Recuerde que Dios nos ha dado sus mandamientos no para traernos problemas sino para solucionarlos, no para hacernos daño sino para ayudarnos. El amor de Dios está en sus mandamientos. Existen para salvarnos de nosotros mismos, del maligno, para mostrarnos la salida de nuestras dificultades y problemas.

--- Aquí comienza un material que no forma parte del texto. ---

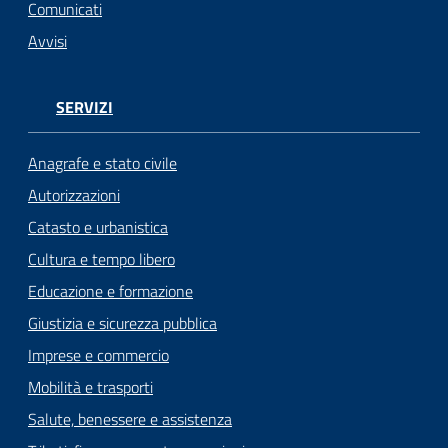
n
Comunicati
l
Avvisi
i
n
e
SERVIZI
Sportello
Anagrafe e stato civile
telematico
Autorizzazioni
SUE
Catasto e urbanistica
Tutti
Cultura e tempo libero
gli
Educazione e formazione
argomenti...
Giustizia e sicurezza pubblica
Imprese e commercio
Mobilità e trasporti
Seguici
su
Salute, benessere e assistenza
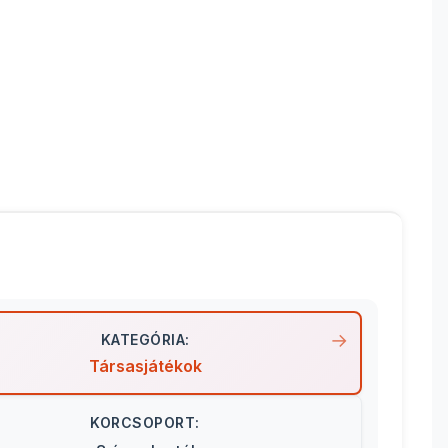
KATEGÓRIA:
Társasjátékok
KORCSOPORT:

El salmista había aprendido esto, y por eso dijo a Dios: “Sobre todas las cosas amo tus mandamientos, más que el oro, más que el oro refinado”. ¿Qué es más precioso que el oro? Nada en este mundo creado. Pero los mandamientos de Dios son infinitamente más preciosos, y el salmista había aprendido esto. En lugar de huir de los mandamientos de Dios, resentirlos, o de obedecerlos a regañadientes, dijo: “Sobre todas las cosas amo tus mandamientos, más que el oro”.

Y luego dijo: “Por eso tomo en cuenta todos tus preceptos y aborrezco toda senda falsa”. Pues bien, cuando amamos y obedecemos los mandamientos de Dios, ellos nos revelan automáticamente lo que está mal. Nos muestran cómo discernir entre el bien y el mal, entre lo que es provechoso y lo que es perjudicial. Y cuando andamos en la luz de los mandamientos de Dios, ellos nos guardan de todo lo que es nocivo, doloroso, de toda senda falsa.